The Citizens Redistricting Commission is taking feedback on these new visualizations today and tomorrow. You can view them in detail at this link, and you can submit your feedback at this link. Want to watch the meeting? Click this link for a schedule and links to the livestreams. They’ll be going until 6 p.m. this evening, and from 9:30 a.m. to 4:30 p.m. tomorrow. Actual draft maps are due to be released on or before Nov. 15.

Now let’s look at how the current maps play out in these new visualizations, from a Humboldt-centric point of view.

Congress

Most of the relevant action in these maps takes place at the southern end, so zoom down there, if you like.

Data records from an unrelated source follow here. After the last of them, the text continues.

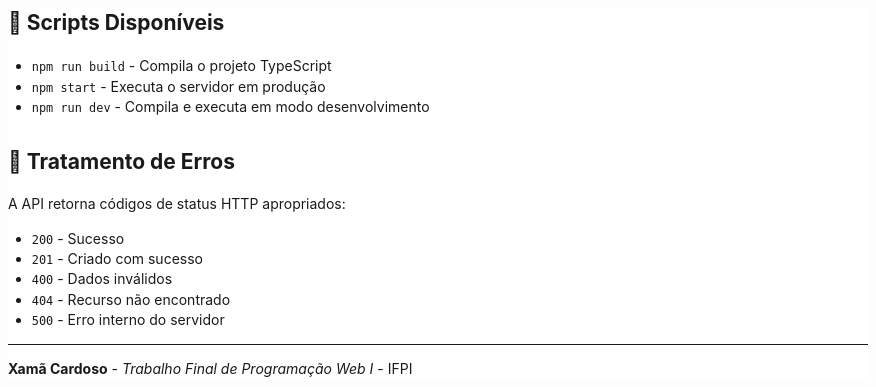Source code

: ## 🔧 Scripts Disponíveis

- `npm run build` - Compila o projeto TypeScript
- `npm start` - Executa o servidor em produção
- `npm run dev` - Compila e executa em modo desenvolvimento

## 🚨 Tratamento de Erros

A API retorna códigos de status HTTP apropriados:

- `200` - Sucesso
- `201` - Criado com sucesso
- `400` - Dados inválidos
- `404` - Recurso não encontrado
- `500` - Erro interno do servidor


---

**Xamã Cardoso** - *Trabalho Final de Programação Web I* - IFPI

Now, an important thing to remember about the Citizens Redistricting Commission is that it is meant to be non-partisan, and the wants and needs of current officeholders are not supposed to play any role in their decisions.

And it’s certainly not playing any role in this visualization, because Rep. Jared Huffman has been cut off from the bulk of the district he has represented for the last 9 years … and has instead been placed in the district belonging to longtime Congressman (11 terms!) Mike Thompson. (Thompson, a Napaite, represented Humboldt in the House before the 2010 redistricting.)

So what would this mean? Would staunch allies Huffman and Thompson rock-paper-scissors for who gets to represent this megaweathly Marin-Napa Congressional district, which weirdly has ultrapoor Lake County attached to the top of it? If so, who’s going to step up to run for the new North Coast district?

Good questions, but there’s another factor to take into consideration, here: You don’t actually have to live in the same Congressional district that you represent. If this map becomes reality and Huffman still wants to serve the North Coast, he won’t even technically have to move house to run again. Some might frown, but you can’t imagine it affecting the vote much.

State Senate

Not a whole load of change here, though the Second District loses Lake and Trinity Counties in exchange for a bigger bite out of Sonoma. (See current map here.)

State Assembly

Now this one is a little wild. Rather than ending midway through Santa Rosa, as it currently does, the Second Assembly District would stretch all the way down to the Golden Gate Bridge — largely, though not completely, just on the west side of Highway 101 through Sonoma County. The second would gain Rohnert Park and Petaluma and Point Reyes, but would lose Santa Rosa and Healdsburg.

That might be a bit of an issue for incumbent Assemblymember Jim Wood, a Healdsburg resident who we’re almost positive hangs his hat on the east side of the highway.

If this is the case, it’s a little bit more of an issue than it would be for Huffman. In California, legislators must live in the district they represent. A couple of years ago, though, the state legislature passed a law that basically allows its members to declare that their “home” is wherever those members choose to register to vote. 

So if Wood is drawn out of this district, and if he wishes to still represent it in the Assembly, and if he doesn’t want to move house, he would still have to go through the trouble of re-registering to vote at some apartment leased for the purpose.

The Outpost is presenting this as a hypothetical — we do not mean to suggest that Wood would wish to do any or all of these things, we don’t know that the final map will look like this, and we’re still not 100 percent positive that he is on the east side of the highway. But it’s all legal!